REQUIRED ACTION:
If a line below holds the word "Table", count it; then say how many such lines there are and nothing else.

INFORMATION SHOWN:
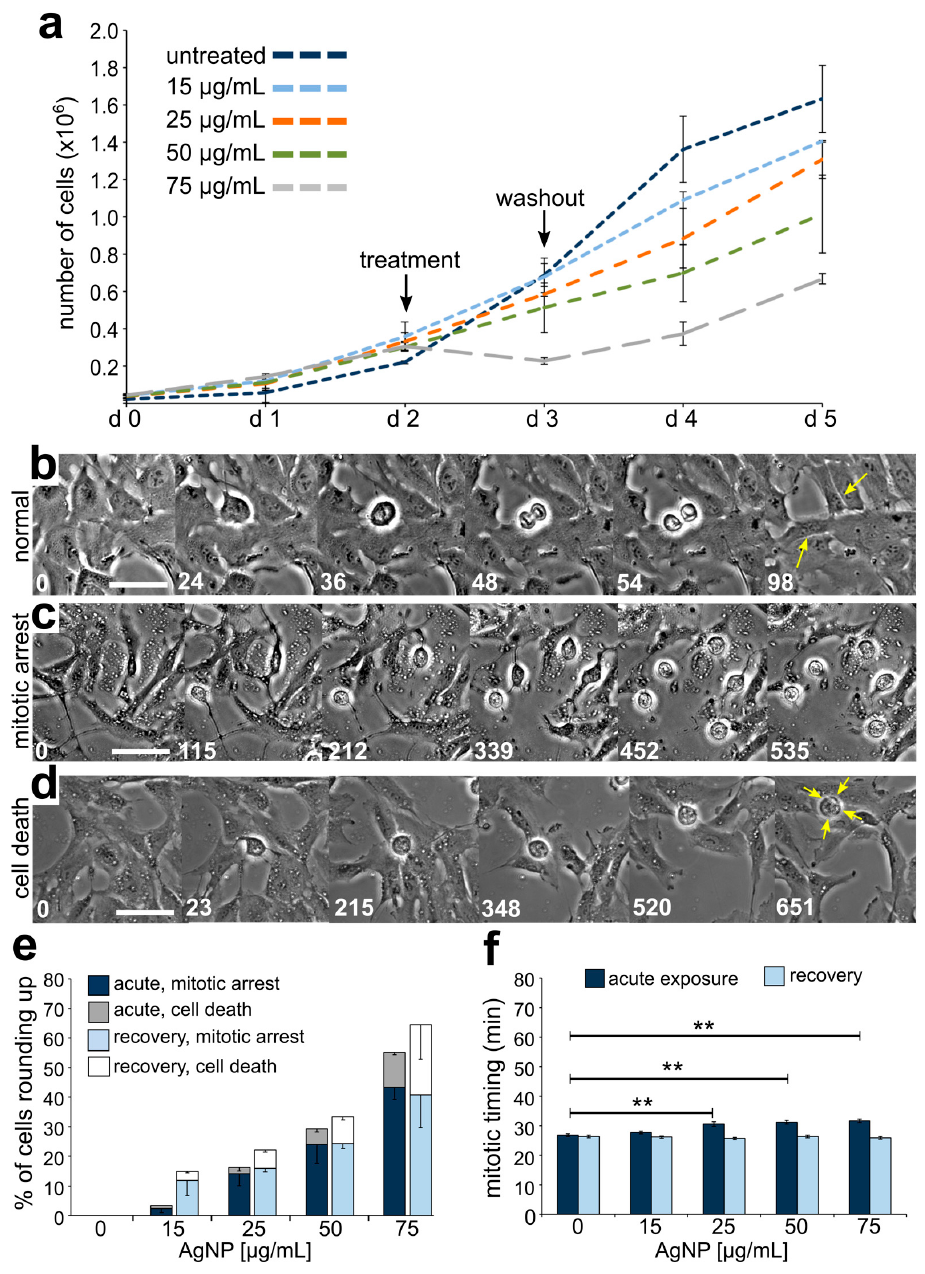
Figure 4. E ff ects on cell division and cell proliferation from acute AgNP exposure and recovery. ( a ) Growth curves for cells treated with increasing concentrations of AgNPs. ( b – d ) Still frame images from time-lapse microscopy showing: ( b ) a cell undergoing normal mitosis (yellow arrows pointing at the two resulting daughter cells), ( c ) cells rounding up and remaining rounded for more than 3 h (considered arrested), and ( d ) a cell rounding up and subsequently displaying signs of cell death (yellow arrows). Numbers indicate the elapsed time in min; Scale bars, 10 µ m. ( e ) Percent of cells observed to either arrest or die after rounding up. The data corresponding to events observed during treatment are shown in darker colors (dark blue and grey) whereas the data corresponding to events observed during recovery are shown in lighter colors (light blue and white). ( f ) Mitotic timing in cells completing mitosis during an acute AgNP treatment (dark blue bars) or recovering from an acute AgNP treatment (light blue bars). ** t-test, p <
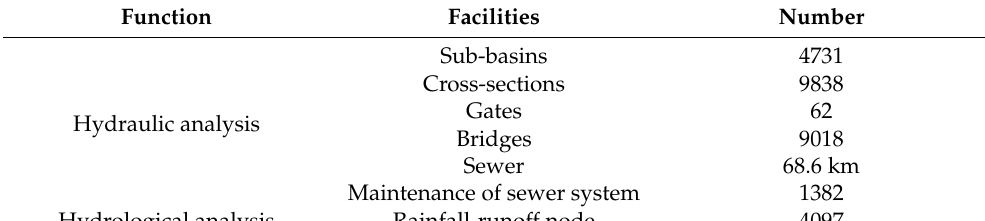
Table 3. Summary of computation objects adopted in the SOBEK model regarding Miaoli County.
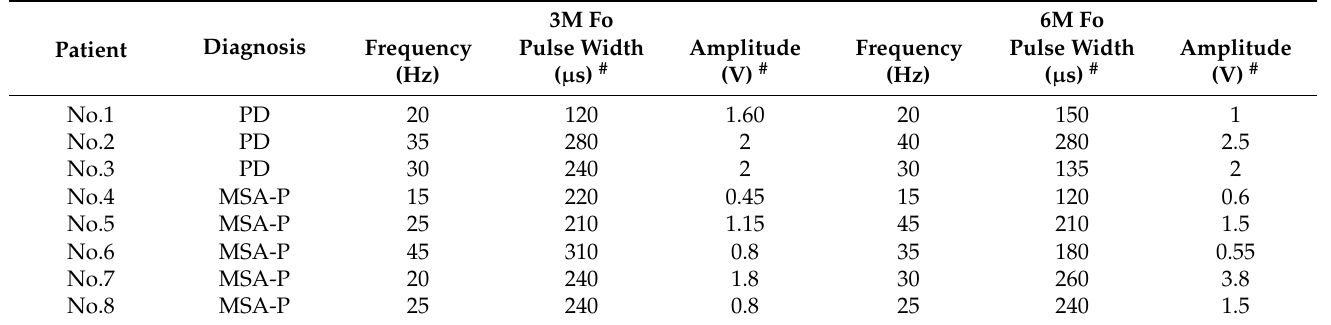
Table 2. Changes in stimulation parameters over different follow-up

YOUR SOLUTION:
2